October 7, 2024

Massive Planet-Killer Asteroid Safely Zips Past Earth in Close

Science & Technology The Journal 2024

Massive Planet-Killer Asteroid Safely Zips Past Earth in Close

By: Julian Naumann

As a group of asteroids hurtles through space, a close encounter with Earth is imminent.

On the week of June 27th, two massive asteroids—one large enough to wipe out entire civilizations— zipped near Earth. Fortunately, the asteroids weren’t near enough to eradicate our planet. The larger asteroid, (415029) 2011 UL21, had traveled more than 17 times farther away than the moon—4,061,300 miles—on Thursday at 4:14 p.m., Eastern Time. This asteroid was an astronomical 7,500 feet long. Depending on one’s location, they may even have had the opportunity to catch a glimpse of the asteroid using a telescope.

Despite the theories that these asteroids cannot impact Earth, another small asteroid, named 2024 MK, reached dangerously near Earth two days later. On Saturday, 9:49 am, this asteroid zipped near Earth at 75 percent of the distance from the Earth and the dangerously close Moon. If someone owned a normal telescope and the skies weren’t overcast, they could see this 400-850-foot rock zipping across space.

“The object [was] moving fast, so you [had to have] some skills to spot it,” said Juan Luis Cano, an associate of the Planetary Defense Office at the European Space Agency.

Stargazers, astronomers, or astrologers in the United States, especially those who reside farther in the southwest, may have caught the asteroid flying above the planet. Before dawn, those standing atop Hawaii’s Mauna Kea volcano were in a prime spot to witness the asteroid as it whizzed by. But according to Andrew Rivkin, a planetary astronomer at the Johns Hopkins University Applied Physics Laboratory, South Americans might have had the easiest time seeing it.

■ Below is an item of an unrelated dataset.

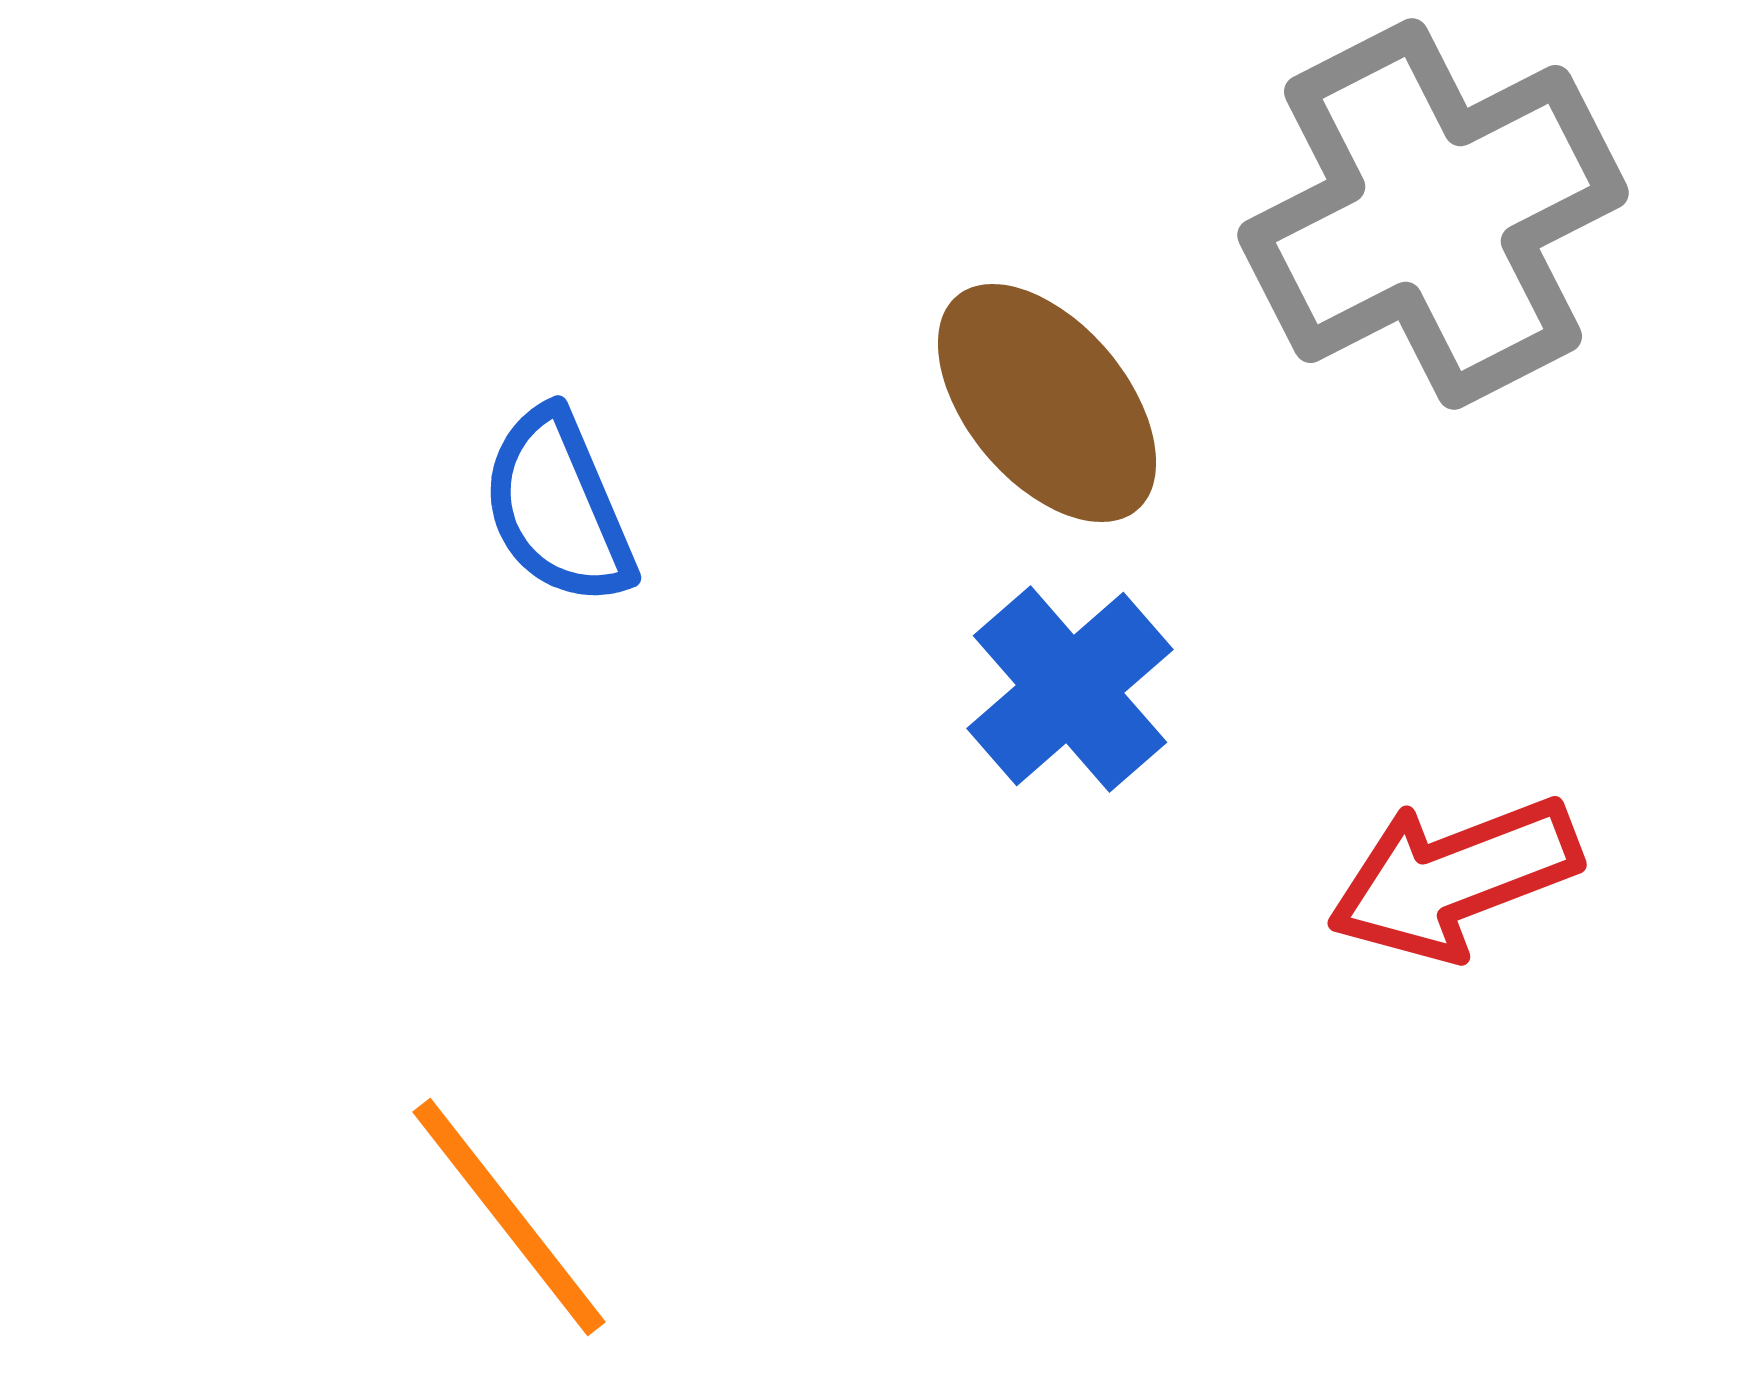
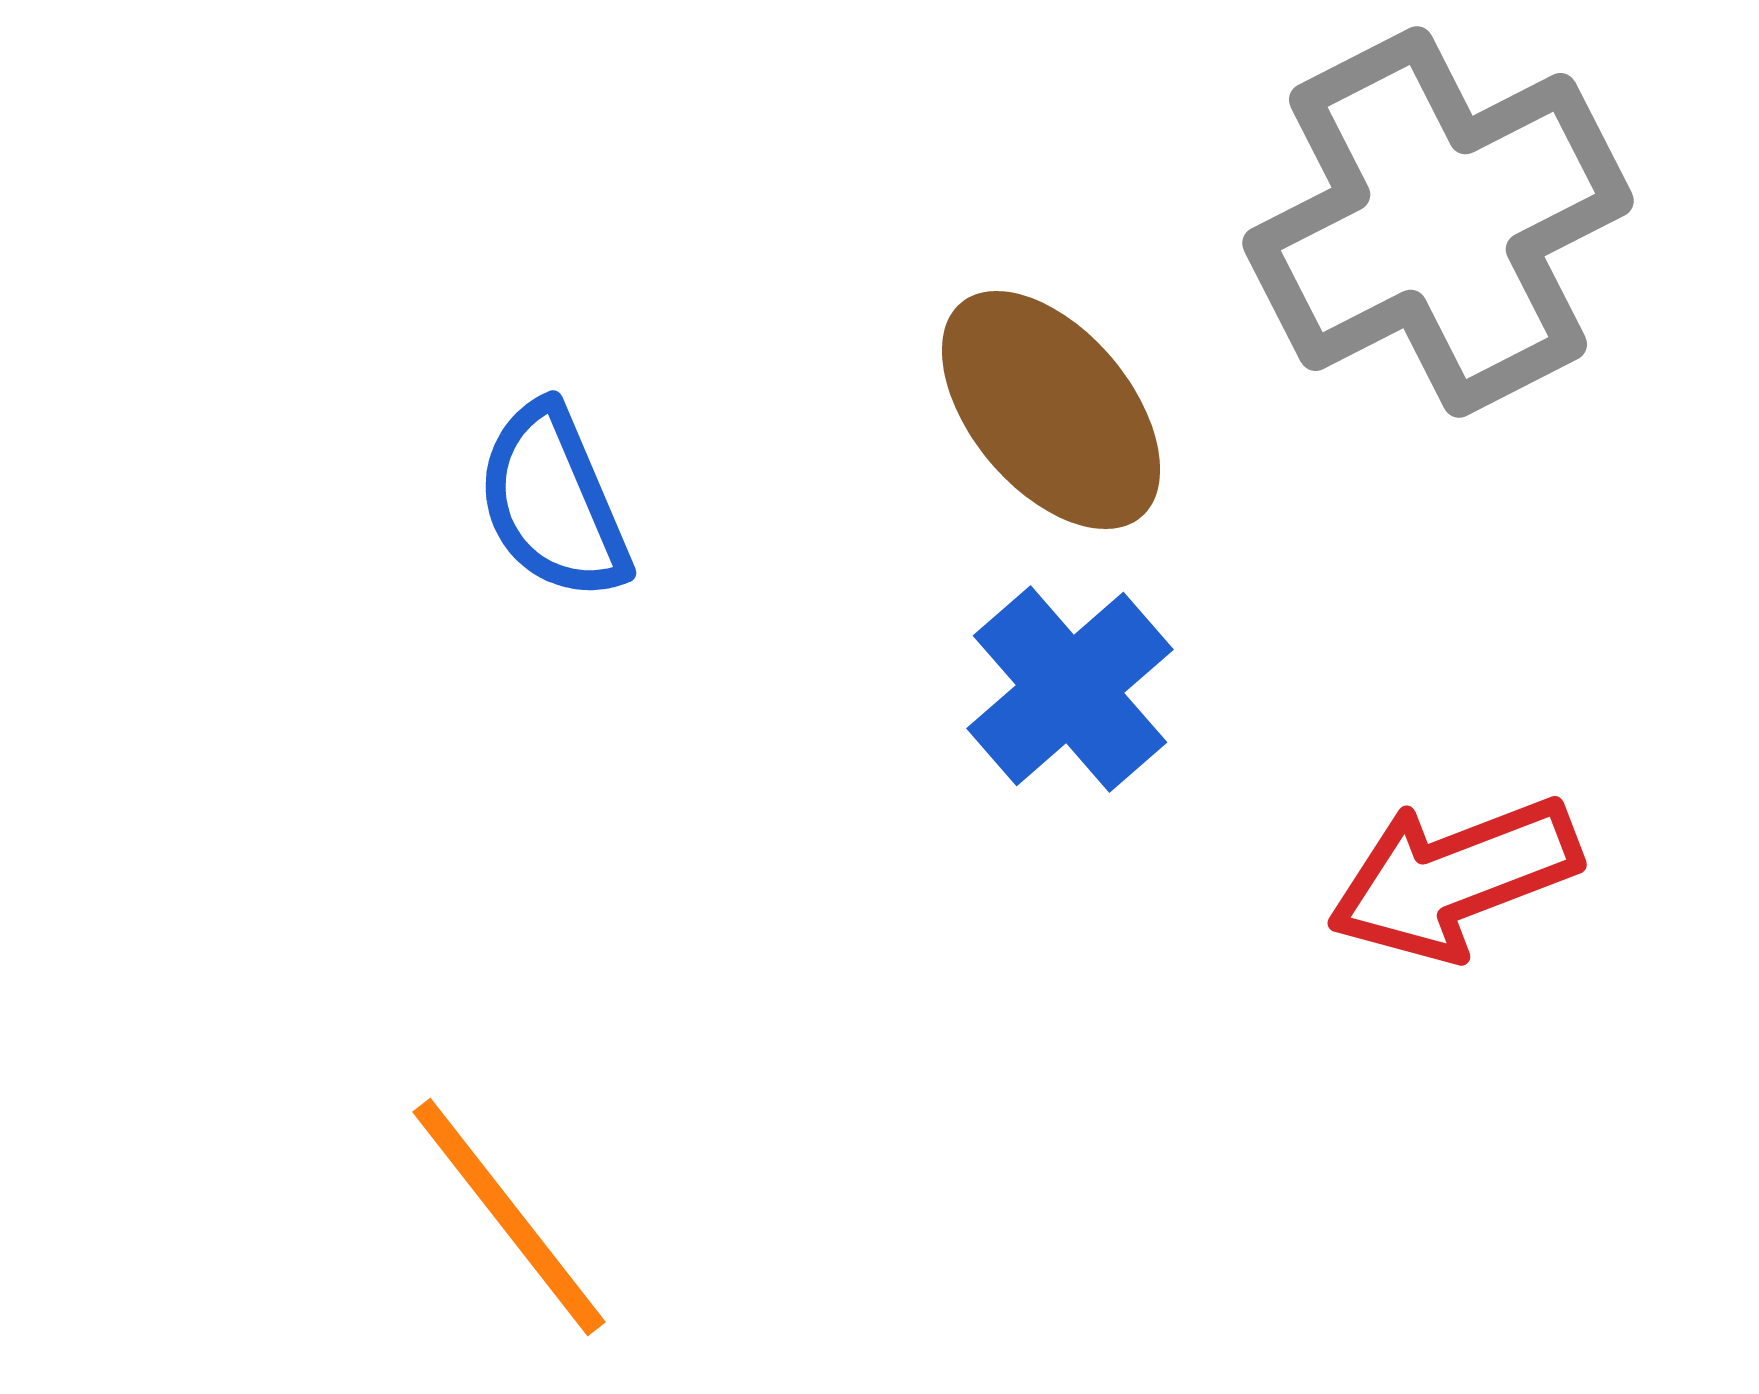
gray cross: moved 5 px right, 8 px down
brown ellipse: moved 4 px right, 7 px down
blue semicircle: moved 5 px left, 5 px up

Occasionally, small space fragments or asteroids may have touched Earth’s atmosphere, forming an innocuous show in the sky. An asteroid size 2024 MK is less common among most asteroids. “Passes this close by things this big are rare but happen on decadal timescales — this [was] the third (that we know of) this century,” Dr. Rivkin said in an email.

In the future, on April 13, 2029, Apophis—a 1,100-foot-long asteroid—is hypothesized to fly fewer than 20,000 miles above Earth’s surface, closer than most geosynchronous satellites that orbit the planet. This means that the asteroid has a chance to be seen by the naked eye. Such close asteroids are useful for planetary-protection researchers, making it possible to pinpoint the location where the asteroid is heading.

“These measurements will reduce the uncertainties in their motion considerably and enable us to compute their trajectories further into the future,” said Lance Benner, the chief investigator of the asteroid radar research program at NASA’s Jet Propulsion Laboratory.